The Reserve Bank considered a jumbo-sized interest rate rise, but in the end stuck to the script as it raised its benchmark rate and signalled there will be no let up in interest rate rises in its fight against inflation.
The Official Cash Rate (OCR) was lifted by 50 basis points to 3.5 percent, the highest level in more than seven years, and the eighth consecutive rise.
The rise had been expected as the central bank continued to combat 32-year high inflation.
However, a report of the monetary policy committee's meeting said a bigger rise had been debated.
"Some members highlighted that a larger increase in the OCR now would reduce the likelihood of a higher peak in the OCR being required," it said.
"Other members emphasised the degree of policy tightening delivered to date. Members also noted the lags in monetary policy transmission and a slow pass-through to retail interest rates.
"On balance, the committee agreed that a 50-basis point increase was appropriate at this meeting."
The final statement was a close repeat of recent decisions with the emphasis on the strength of the economy, the jobs market, household spending, and the need for "resolute" action to control high core inflation.
"Committee members agreed that monetary conditions needed to continue to tighten until they are confident there is sufficient restraint on spending to bring inflation back within its 1-3 percent per annum target range."
The MPC largely discounted falls in commodity prices, notably oil, as likely to bring down inflation, saying core measures of consumer inflation remained persistent.
It also highlighted the global uncertainty and slowing growth outlook, while a fall in the New Zealand dollar has increased the risk of higher inflation.
Kiwibank chief economist Jarrod Kerr said the RBNZ had maintained a determined and resolute policy stance.
"Inflation needs to fall, and by quite a bit. The focus domestically is purely one of destructing demand to break the back of the inflation beast. More rate rises are required for mandates to be met."
He expected at least another 50bps increase to a peak of 4 percent, but acknowledged the risk of more.
The New Zealand dollar rose more than half a cent against the US dollar to a high of 58 cents on the back of the hawkish tone and clear signal of more rises to come.
Infometrics principal economist Brad Olsen told Checkpoint the squeeze would hit all those who have to re-fix their mortgage rates over the next year.
"Someone that might have fixed when the interest rate started with two percent, the fact that they're now going to be starting with a five percent number is going to be a hard hit.
"But let's be realistic, we still have the highest inflation in a generation in 32 years and we must bring that down and that's what the Reserve Bank is continuing to act to achieve."

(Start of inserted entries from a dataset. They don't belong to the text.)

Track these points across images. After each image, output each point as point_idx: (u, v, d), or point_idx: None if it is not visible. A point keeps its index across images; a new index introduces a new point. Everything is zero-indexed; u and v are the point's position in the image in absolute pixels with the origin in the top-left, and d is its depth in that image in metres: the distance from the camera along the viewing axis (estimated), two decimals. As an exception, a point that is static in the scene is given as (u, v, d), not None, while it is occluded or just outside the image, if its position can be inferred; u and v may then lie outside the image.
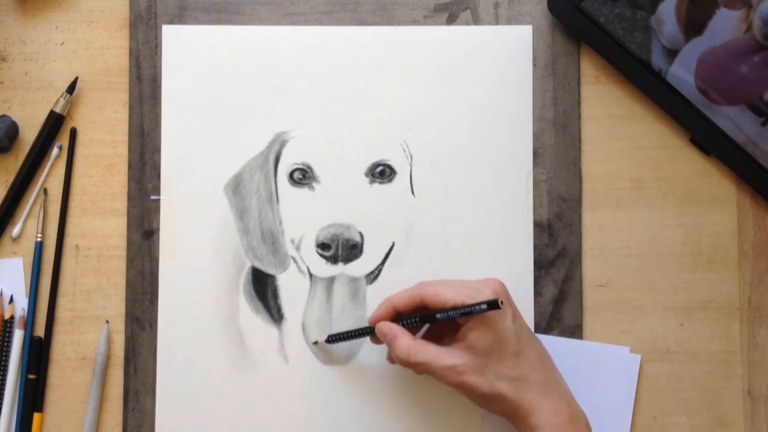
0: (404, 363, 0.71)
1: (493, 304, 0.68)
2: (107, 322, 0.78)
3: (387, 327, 0.72)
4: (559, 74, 0.80)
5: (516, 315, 0.71)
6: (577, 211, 0.79)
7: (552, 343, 0.77)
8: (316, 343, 0.78)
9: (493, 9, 0.80)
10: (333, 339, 0.76)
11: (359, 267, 0.78)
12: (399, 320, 0.72)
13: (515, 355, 0.69)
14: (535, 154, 0.80)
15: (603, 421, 0.76)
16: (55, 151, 0.79)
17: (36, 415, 0.77)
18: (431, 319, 0.71)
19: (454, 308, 0.69)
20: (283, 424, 0.78)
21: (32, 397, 0.77)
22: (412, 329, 0.72)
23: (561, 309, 0.78)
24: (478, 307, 0.68)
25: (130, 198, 0.79)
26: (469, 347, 0.69)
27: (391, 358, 0.74)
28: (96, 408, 0.77)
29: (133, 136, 0.80)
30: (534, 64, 0.80)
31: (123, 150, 0.80)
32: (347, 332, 0.76)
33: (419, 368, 0.70)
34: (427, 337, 0.73)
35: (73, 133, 0.80)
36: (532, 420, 0.69)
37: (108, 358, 0.78)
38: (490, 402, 0.70)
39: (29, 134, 0.80)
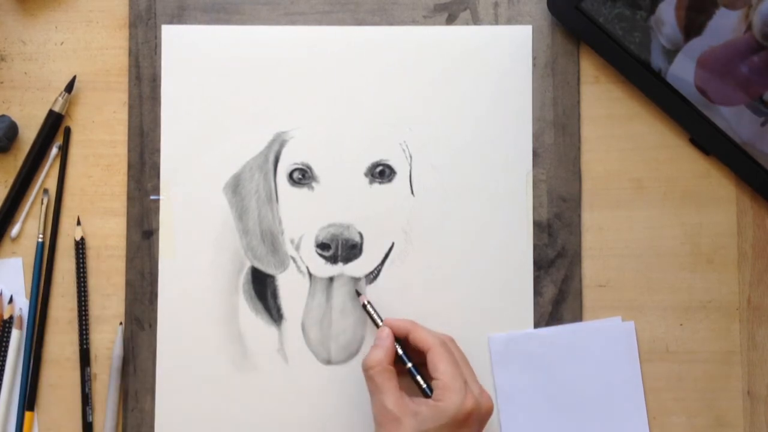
0: (364, 369, 0.72)
1: None
2: (121, 323, 0.78)
3: (385, 333, 0.74)
4: (559, 74, 0.80)
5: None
6: (577, 211, 0.79)
7: (545, 335, 0.77)
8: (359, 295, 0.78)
9: (493, 9, 0.80)
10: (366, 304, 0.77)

Oslen said the rate hikes would add hundreds of dollars to a homeowner's mortgage repayments.
"It is a pretty sharp lift that you've seen and over the course of the year that can add up to thousands of extra dollars, realistically that means that if you're a household paying a few thousand dollars more on your mortgage someething else has got to give."
Affected households would likely have to take a more discretionary approach to spending on non-necessity items, Olsen said.